Your link does not appear to state the point you are using it for. It would indeed be very interesting if one rat could gain weight more than another, eating the same, calorie-controlled diet.

Maybe not a lifetime, but how about six months? Because Columbia University’s Rudolph Leiber and Michael Rosenbaum have done exactly that, housing research subjects in a completely controlled laboratory environment while monitoring every aspect of their caloric intake and output.

Their results showed that subjects who arrived at a certain weight after weight loss need substantially fewer calories to maintain that weight than did subjects who started at that weight.

Basically, former fatties need to work a lot harder to maintain a normal weight than do people who were never fat to begin with.
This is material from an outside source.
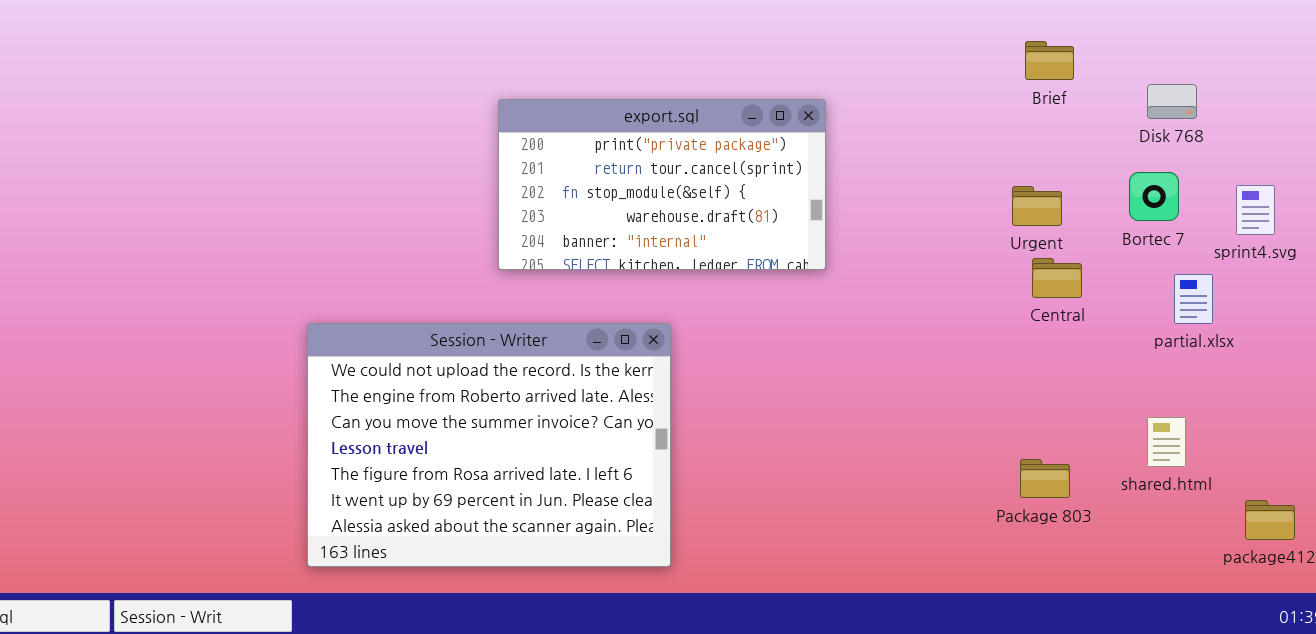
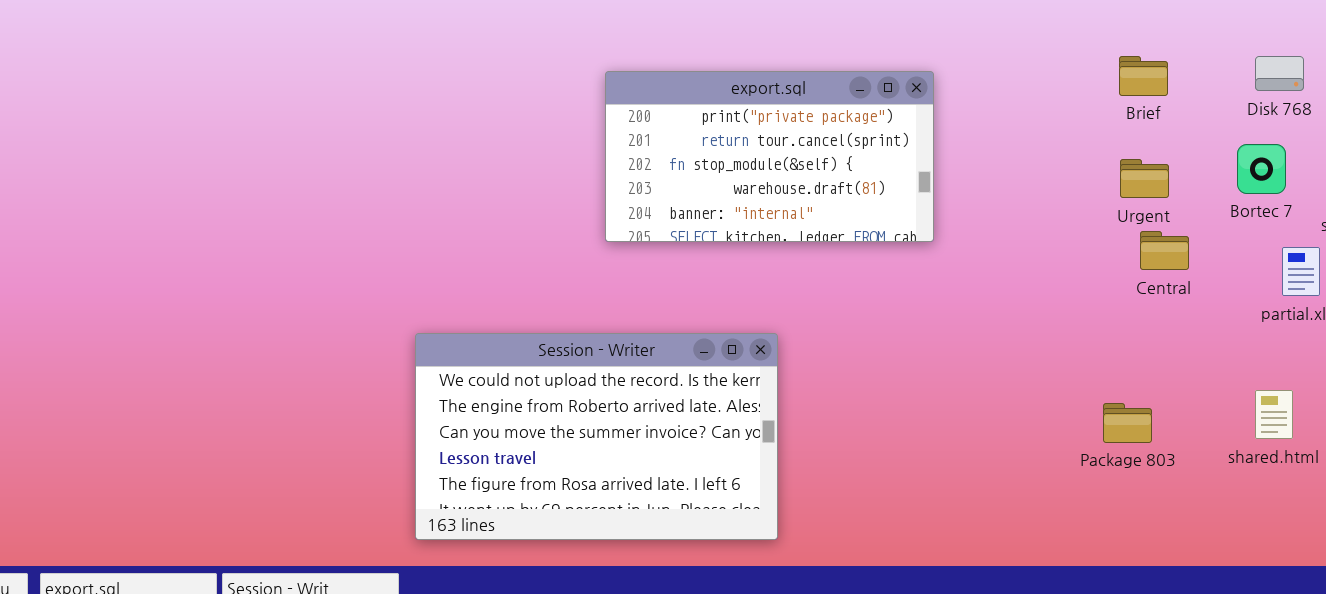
Brief: [1025,41,1074,80] -> [1119,56,1168,96], moved
Session - Writer: [307,323,671,567] -> [415,333,778,540], resized
Package 803: [1020,459,1070,498] -> [1103,403,1152,443], moved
And that doesn’t even get into neurochemical differences between normal-weight and obese people. For anyone curious to learn more, I highly recommend this New York Times article.

I don’t understand it, either. Generally, I think most of it has to do with ignorance and no desire for understanding (a few rat studies don’t count), but some of it’s also because fat people are perceived as a socially acceptable target. Specifically to SDMB, across a number of threads lately I’ve noticed quite a bit of intolerance and lack of compassion.